Items from a data source

◇ ◇ ◇ ◇ ◇ ◇ ◇

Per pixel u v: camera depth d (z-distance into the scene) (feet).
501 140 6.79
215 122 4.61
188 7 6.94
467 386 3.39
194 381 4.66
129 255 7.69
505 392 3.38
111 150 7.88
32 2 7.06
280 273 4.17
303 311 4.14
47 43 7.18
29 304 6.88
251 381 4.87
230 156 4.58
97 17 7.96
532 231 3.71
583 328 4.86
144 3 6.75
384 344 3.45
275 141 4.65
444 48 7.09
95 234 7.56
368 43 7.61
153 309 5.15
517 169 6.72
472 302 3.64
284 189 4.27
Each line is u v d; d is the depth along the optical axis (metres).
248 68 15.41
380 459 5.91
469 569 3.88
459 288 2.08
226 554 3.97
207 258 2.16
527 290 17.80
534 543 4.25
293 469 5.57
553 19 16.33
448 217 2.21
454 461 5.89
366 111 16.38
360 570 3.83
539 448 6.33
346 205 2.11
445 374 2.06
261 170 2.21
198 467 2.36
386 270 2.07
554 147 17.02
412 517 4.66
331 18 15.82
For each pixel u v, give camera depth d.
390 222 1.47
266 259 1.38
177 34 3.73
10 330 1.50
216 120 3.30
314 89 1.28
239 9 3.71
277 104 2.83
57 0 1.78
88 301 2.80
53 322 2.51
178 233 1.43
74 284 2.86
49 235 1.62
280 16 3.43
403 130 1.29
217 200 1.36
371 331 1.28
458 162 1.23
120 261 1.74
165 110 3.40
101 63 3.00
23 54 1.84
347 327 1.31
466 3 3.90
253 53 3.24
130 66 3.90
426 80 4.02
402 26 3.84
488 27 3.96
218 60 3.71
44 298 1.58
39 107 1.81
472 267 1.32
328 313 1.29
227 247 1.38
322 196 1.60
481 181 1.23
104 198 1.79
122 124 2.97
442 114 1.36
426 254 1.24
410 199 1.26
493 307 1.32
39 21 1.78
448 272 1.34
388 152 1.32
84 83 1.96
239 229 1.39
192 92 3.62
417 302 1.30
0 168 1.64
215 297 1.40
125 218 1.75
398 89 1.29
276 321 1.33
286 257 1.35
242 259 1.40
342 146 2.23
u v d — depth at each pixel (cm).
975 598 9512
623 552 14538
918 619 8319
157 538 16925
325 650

◇ ◇ ◇ ◇ ◇ ◇ ◇

TASK
The response should consist of all the entries, reproduced word for word.

WRITTEN ANSWER
Per pixel u v: camera depth d (z-distance into the scene) (feet).
501 140 6.79
215 122 4.61
188 7 6.94
467 386 3.39
194 381 4.66
129 255 7.69
505 392 3.38
111 150 7.88
32 2 7.06
280 273 4.17
303 311 4.14
47 43 7.18
29 304 6.88
251 381 4.87
230 156 4.58
97 17 7.96
532 231 3.71
583 328 4.86
144 3 6.75
384 344 3.45
275 141 4.65
444 48 7.09
95 234 7.56
368 43 7.61
153 309 5.15
517 169 6.72
472 302 3.64
284 189 4.27
Each line is u v d; d is the depth along the optical axis (metres).
248 68 15.41
380 459 5.91
469 569 3.88
459 288 2.08
226 554 3.97
207 258 2.16
527 290 17.80
534 543 4.25
293 469 5.57
553 19 16.33
448 217 2.21
454 461 5.89
366 111 16.38
360 570 3.83
539 448 6.33
346 205 2.11
445 374 2.06
261 170 2.21
198 467 2.36
386 270 2.07
554 147 17.02
412 517 4.66
331 18 15.82
For each pixel u v, give camera depth d.
390 222 1.47
266 259 1.38
177 34 3.73
10 330 1.50
216 120 3.30
314 89 1.28
239 9 3.71
277 104 2.83
57 0 1.78
88 301 2.80
53 322 2.51
178 233 1.43
74 284 2.86
49 235 1.62
280 16 3.43
403 130 1.29
217 200 1.36
371 331 1.28
458 162 1.23
120 261 1.74
165 110 3.40
101 63 3.00
23 54 1.84
347 327 1.31
466 3 3.90
253 53 3.24
130 66 3.90
426 80 4.02
402 26 3.84
488 27 3.96
218 60 3.71
44 298 1.58
39 107 1.81
472 267 1.32
328 313 1.29
227 247 1.38
322 196 1.60
481 181 1.23
104 198 1.79
122 124 2.97
442 114 1.36
426 254 1.24
410 199 1.26
493 307 1.32
39 21 1.78
448 272 1.34
388 152 1.32
84 83 1.96
239 229 1.39
192 92 3.62
417 302 1.30
0 168 1.64
215 297 1.40
125 218 1.75
398 89 1.29
276 321 1.33
286 257 1.35
242 259 1.40
342 146 2.23
u v d — depth at each pixel (cm).
975 598 9512
623 552 14538
918 619 8319
157 538 16925
325 650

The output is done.